### [PROVIDED MATERIAL]
######

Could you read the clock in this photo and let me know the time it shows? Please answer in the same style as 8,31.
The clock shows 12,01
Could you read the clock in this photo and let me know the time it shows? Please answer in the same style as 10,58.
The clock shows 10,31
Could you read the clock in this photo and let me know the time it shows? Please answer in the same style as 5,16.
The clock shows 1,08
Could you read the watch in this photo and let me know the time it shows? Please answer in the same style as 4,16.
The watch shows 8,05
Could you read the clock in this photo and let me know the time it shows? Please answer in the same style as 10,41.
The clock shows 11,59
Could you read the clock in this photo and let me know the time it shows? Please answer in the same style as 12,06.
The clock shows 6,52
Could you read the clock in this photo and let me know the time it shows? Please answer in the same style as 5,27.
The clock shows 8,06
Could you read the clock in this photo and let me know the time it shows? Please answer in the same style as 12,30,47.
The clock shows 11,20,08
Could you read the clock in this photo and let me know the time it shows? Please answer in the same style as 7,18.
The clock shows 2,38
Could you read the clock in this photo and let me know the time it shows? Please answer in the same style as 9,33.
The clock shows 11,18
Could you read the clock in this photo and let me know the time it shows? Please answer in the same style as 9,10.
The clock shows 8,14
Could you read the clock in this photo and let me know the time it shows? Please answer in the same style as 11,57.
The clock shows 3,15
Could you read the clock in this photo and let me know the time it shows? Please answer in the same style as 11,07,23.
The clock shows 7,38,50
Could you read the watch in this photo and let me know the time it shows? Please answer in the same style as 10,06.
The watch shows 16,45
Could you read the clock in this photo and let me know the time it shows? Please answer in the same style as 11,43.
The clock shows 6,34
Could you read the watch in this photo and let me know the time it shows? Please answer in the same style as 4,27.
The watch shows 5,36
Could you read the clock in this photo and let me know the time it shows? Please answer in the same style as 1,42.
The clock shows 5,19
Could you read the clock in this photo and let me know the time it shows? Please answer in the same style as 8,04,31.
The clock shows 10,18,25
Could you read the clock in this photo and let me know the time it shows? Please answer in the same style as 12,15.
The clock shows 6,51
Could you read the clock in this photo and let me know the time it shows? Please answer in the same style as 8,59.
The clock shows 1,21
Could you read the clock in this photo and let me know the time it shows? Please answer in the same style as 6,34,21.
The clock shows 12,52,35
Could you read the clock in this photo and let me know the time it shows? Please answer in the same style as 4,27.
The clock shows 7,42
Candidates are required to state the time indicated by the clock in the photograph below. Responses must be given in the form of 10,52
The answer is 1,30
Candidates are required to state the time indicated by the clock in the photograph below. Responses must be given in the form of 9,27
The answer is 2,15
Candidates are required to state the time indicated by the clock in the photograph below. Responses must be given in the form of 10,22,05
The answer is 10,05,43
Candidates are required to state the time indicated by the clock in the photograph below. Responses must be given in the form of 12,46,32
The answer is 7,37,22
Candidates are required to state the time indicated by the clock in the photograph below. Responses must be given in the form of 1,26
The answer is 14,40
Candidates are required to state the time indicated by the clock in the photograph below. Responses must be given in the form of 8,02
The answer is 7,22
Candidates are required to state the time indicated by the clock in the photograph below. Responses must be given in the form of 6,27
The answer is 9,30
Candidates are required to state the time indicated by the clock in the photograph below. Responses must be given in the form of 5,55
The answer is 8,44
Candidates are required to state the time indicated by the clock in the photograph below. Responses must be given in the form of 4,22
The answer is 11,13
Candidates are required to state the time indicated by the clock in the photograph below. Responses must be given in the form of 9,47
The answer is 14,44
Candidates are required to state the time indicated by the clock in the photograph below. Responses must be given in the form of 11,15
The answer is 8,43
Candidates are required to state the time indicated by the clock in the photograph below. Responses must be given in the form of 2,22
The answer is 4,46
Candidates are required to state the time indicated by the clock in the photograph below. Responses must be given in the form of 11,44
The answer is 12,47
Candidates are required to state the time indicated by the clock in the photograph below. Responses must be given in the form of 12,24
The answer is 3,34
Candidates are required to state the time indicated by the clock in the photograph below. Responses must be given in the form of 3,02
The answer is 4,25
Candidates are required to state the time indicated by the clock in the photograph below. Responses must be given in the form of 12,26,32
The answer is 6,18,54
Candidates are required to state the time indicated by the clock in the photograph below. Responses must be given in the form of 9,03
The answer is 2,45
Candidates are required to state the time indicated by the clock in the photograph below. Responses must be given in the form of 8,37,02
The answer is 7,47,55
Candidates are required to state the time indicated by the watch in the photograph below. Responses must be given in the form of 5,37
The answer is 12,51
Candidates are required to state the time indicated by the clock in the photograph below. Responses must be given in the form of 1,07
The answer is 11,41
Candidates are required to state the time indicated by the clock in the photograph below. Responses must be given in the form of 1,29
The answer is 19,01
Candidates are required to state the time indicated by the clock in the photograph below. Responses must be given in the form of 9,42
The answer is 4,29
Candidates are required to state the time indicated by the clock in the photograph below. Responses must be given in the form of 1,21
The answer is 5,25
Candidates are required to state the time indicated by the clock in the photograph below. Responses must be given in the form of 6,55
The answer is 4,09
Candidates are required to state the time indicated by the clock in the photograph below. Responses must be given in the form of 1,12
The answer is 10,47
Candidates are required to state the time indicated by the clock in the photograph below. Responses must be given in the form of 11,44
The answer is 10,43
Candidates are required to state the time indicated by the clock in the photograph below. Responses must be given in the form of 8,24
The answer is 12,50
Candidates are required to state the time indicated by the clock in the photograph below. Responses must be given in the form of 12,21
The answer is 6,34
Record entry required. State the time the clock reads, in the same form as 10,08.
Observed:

######

### [PROBLEM TO SOLVE]
Reproduce the stretch of the listing from the line containing "form of 1,29" through the line containing "The answer is 4,29", substituting "Applicants" for "Candidates" and leaving all other text in those lines unchanged.

### [OUTPUT BELOW]
Applicants are required to state the time indicated by the clock in the photograph below. Responses must be given in the form of 1,29
The answer is 19,01
Applicants are required to state the time indicated by the clock in the photograph below. Responses must be given in the form of 9,42
The answer is 4,29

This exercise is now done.